Yesterday morning, I noticed that the points were gone. I assumed that PC simply corrected the mistake they made. In my PC account there was no negative transaction but I cannot see any other reason they would have deducted them. I do not have a problem with this since I never really earned them in the first place.
Apparently though, others who received these points, used them for rewards and now have negative balances. Lucky is torn a bit over whether these should be honoured or not. I am not so torn on it. I would be shocked if PC honours them nor do I think PC should honour them. While I will not go so far to say that the people who spent them did them as a means to use something they knew they did not earn (it is possible that some people overlooked it).
I do however thing that with all of the mistakes in miles awarded (or not awarded) for Verizon Headphones, and such, that we have lost a simple concept. This concept is of common sense and of responsibility as a customer or client.
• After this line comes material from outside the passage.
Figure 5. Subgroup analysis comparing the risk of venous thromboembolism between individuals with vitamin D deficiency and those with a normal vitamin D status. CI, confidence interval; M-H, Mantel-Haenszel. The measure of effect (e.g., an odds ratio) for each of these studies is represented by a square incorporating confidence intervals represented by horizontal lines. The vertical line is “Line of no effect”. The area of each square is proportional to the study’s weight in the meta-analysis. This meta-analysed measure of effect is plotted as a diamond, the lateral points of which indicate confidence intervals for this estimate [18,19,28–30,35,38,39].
Yes I do realise that mistakes do happen and sometimes people are awarded miles or points in disproportionate amounts for relatively little spending on their part, but this is not something we should expect to happen.
In the Verizon “GlitterGate” case, unless there is evidence of Verizon or Cartera deliberately inflating the mile number in order to drive sales (and if this happened I am not sure it would have been to their advantage because of all the returns which would happen when the miles were not honoured) we should assume that it was an innocent mistake. As a mistake, we should not get worked up too much when the mistake is fixed and the unearned windfall is not awarded. This seems to be common sense to me.
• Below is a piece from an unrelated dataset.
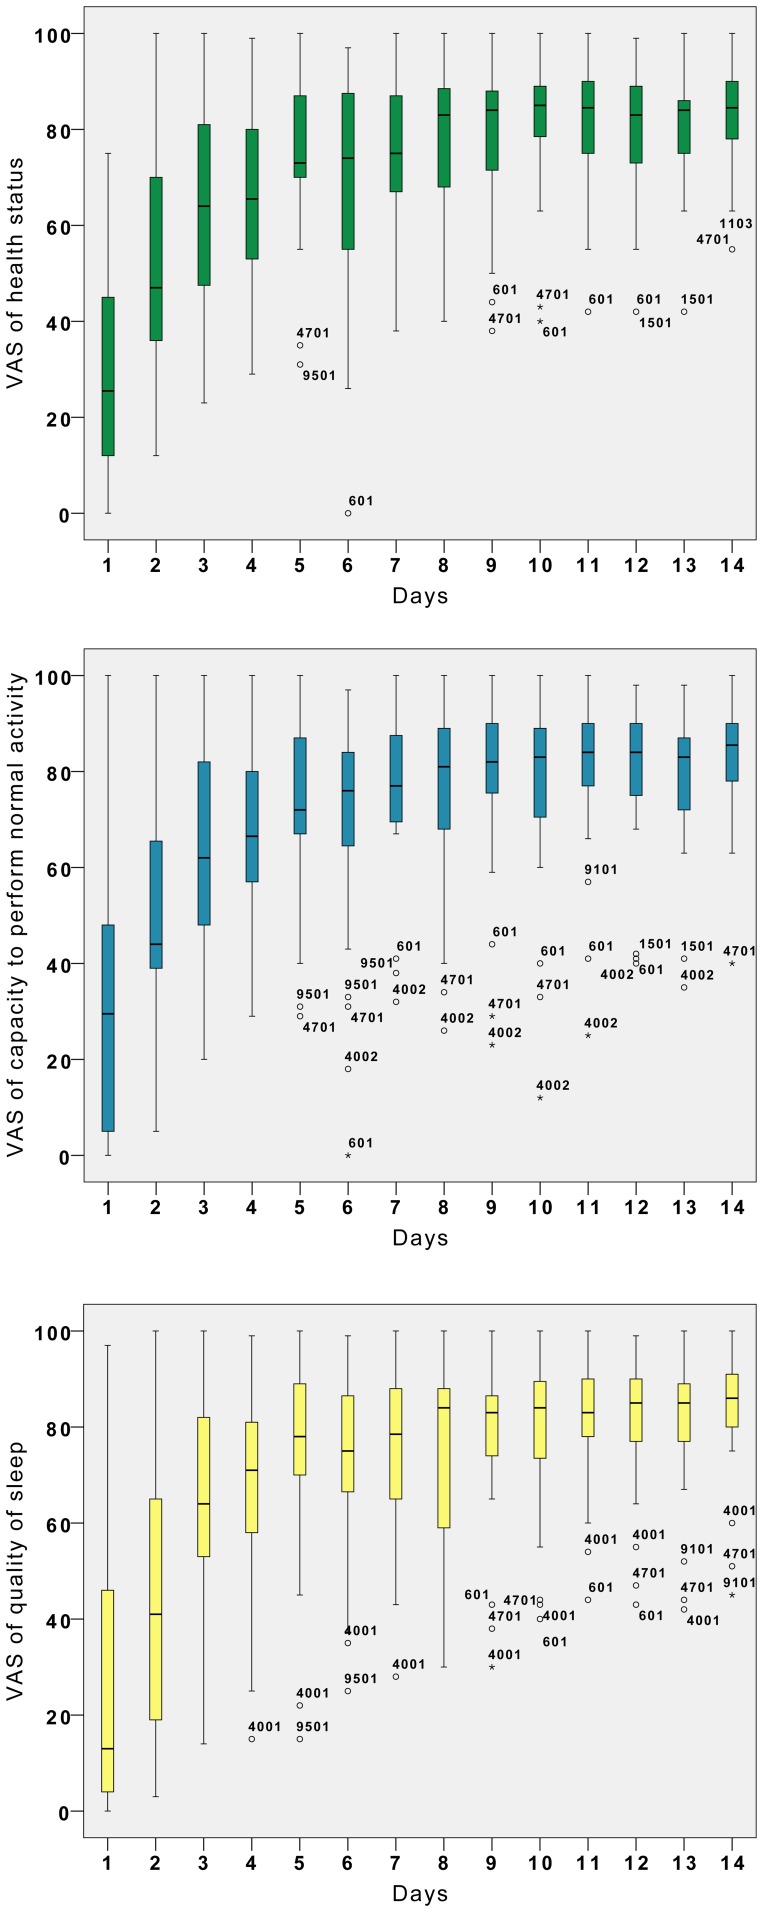
Quality of life assessed by ambulatory CHIKV+ve patients* from day 1 until day 14.Three kind of quality of life (health status, capacity to perform normal activity and quality of sleep) were assessed by self reported visual analogic scale (VAS) from “very bad” (VAS = 0) to “very good” (VAS = 100) and are represented here by box plot diagrams. Box plot is a representative diagram of continuous variables. The bottom and the top of the box are the 25th and 75th percentile, the band near the middle is the median and the ends of the whiskers are the 1.5 inter-quartile of the lower and upper quartile. The data not included between the whiskers are plotted as an outlier with small circles (if between 1.5 to 3 inter-quartile of the lower or upper quartile) or with a star (if higher than 3 inter-quartile of the lower or upper quartile). The outliers are tagged with their patient numbers to follow them at different time period. * Clinical assessment at D1 was obtained from all CHIKV+ve patients (N = 54) during the Reunion island outbreak 2005–2006. Only patients receiving placebo (N = 27) were included in D2–D14 clinical assessment.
In the case of the PC points. I am thinking that people would have known that being awarded points for something they never did would qualify as a mistake. Going on to use those points anyway seems to be not just a little dishonest in my opinion. Now arguments can be made that the award was confirmed, etc… but if the points used to confirm the award were not really belonging to the person using them, this argument is void.
Through my short time in the miles game I have noticed that many many people are trying to earn more miles or be more efficient with how they earn them. However, there also seems to be a rather vocal minority who are determined to get something for nothing and when the mistake they tried to take advantage of gets fixed, these people feel entitled to the mistake total anyway. I mentioned in the milepoint forum about this already and I will repeat it here. This type of behaviour gives us all a bad name. We win some we lose some but get over it when it doesn’t work and don’t kill the goose that lays the golden eggs.
I am very eager to hear your opinions about this.
With the Verizon/Carter “GlitterGate” mistake I can understand how two reasonable people might have differing opinions as to whether or not the offer should be honored.
But with the Priority Club mistake, it seems to me that no reasonable person would believe that it’s okay to spend 60K points that were deposited into their account for a promotion they never qualified for; it’s stealing. The obvious analogy would be whether or not a reasonable person would expect to keep or spend $60,000 if it was accidentally deposited into their bank account. I suspect that they wouldn’t.